3.6. La lettura del citato art. 12, comma 7, innanzi evidenziata, emergente tanto delle ripercorse Sezioni unite del 2015 quanto dall’ulteriore sintetizzata elaborazione di questa Corte, implica, in questa sede, per la rilevanza con riferimento alla fattispecie, il necessario superamento di quanto statuito da Cass. sez. 5, 26/11/2014, n. 633378-01.

Per tale ultima decisione (comunque antecedente agli approdi di legittimità innanzi riportati), “in tema di contenzioso tributario, deve considerarsi inammissibile per carenza d’interesse concreto del ricorrente la censura relativa al mancato rispetto del termine di cui alla L. n. 212 del 2000, art. 12, comma 7, qualora, in caso di avviso di accertamento emanato prima, ma notificato successivamente alla sua scadenza, il contribuente non abbia formulato alcuna osservazione nei sessanta giorni successivi al rilascio della copia del processo verbale di chiusura delle operazioni da parte degli organi di controllo, attesa l’assenza di un effettivo pregiudizio all’esercizio dei mezzi di tutela accordati dalla legge e, cioè, della possibilità di far valere le proprie ragioni nella fase amministrativa dell’accertamento” (cfr., massima ufficiale).

Da un lato, difatti, tale statuizione implicitamente accede all’orientamento, ora prevalente, consolidato ed in questa sede ribadito, per il quale rileva, ai fini del rispetto del termine dilatorio, il momento dell’emissione del provvedimento inteso in termini di sottoscrizione di esso.
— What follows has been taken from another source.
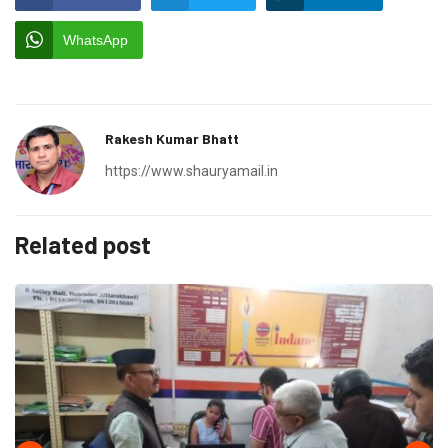
WhatsApp
Rakesh Kumar Bhatt
https://www.shauryamail.in
Related post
Per altro verso, però, la detta decisione, facendo derivare l’inammissibilità (per carenza d’interesse) della censura relativa alla violazione del citato art. 12, comma 7, dalla mancata formulazione di osservazioni nel termine dilatorio, non si mostra in linea con il suesposto orientamento, pacifico, per il quale, in caso di accesso, ispezione o verifica nei locali destinati all’esercizio dell’attività, il mero non rispetto del termine dilatorio implica nullità, cosi reintroducendo la c.d. “prova di resistenza”.

4. In conclusione, il ricorso deve essere rigettato con compensazione delle spese del presente giudizio di legittimità, anche in ragione del descritto consolidarsi degli orientamenti oggetto delle questioni prospettate dalla ricorrente.

P.Q.M.

rigetta il ricorso, spese compensate.

Così deciso in Roma, il 23 marzo 2021.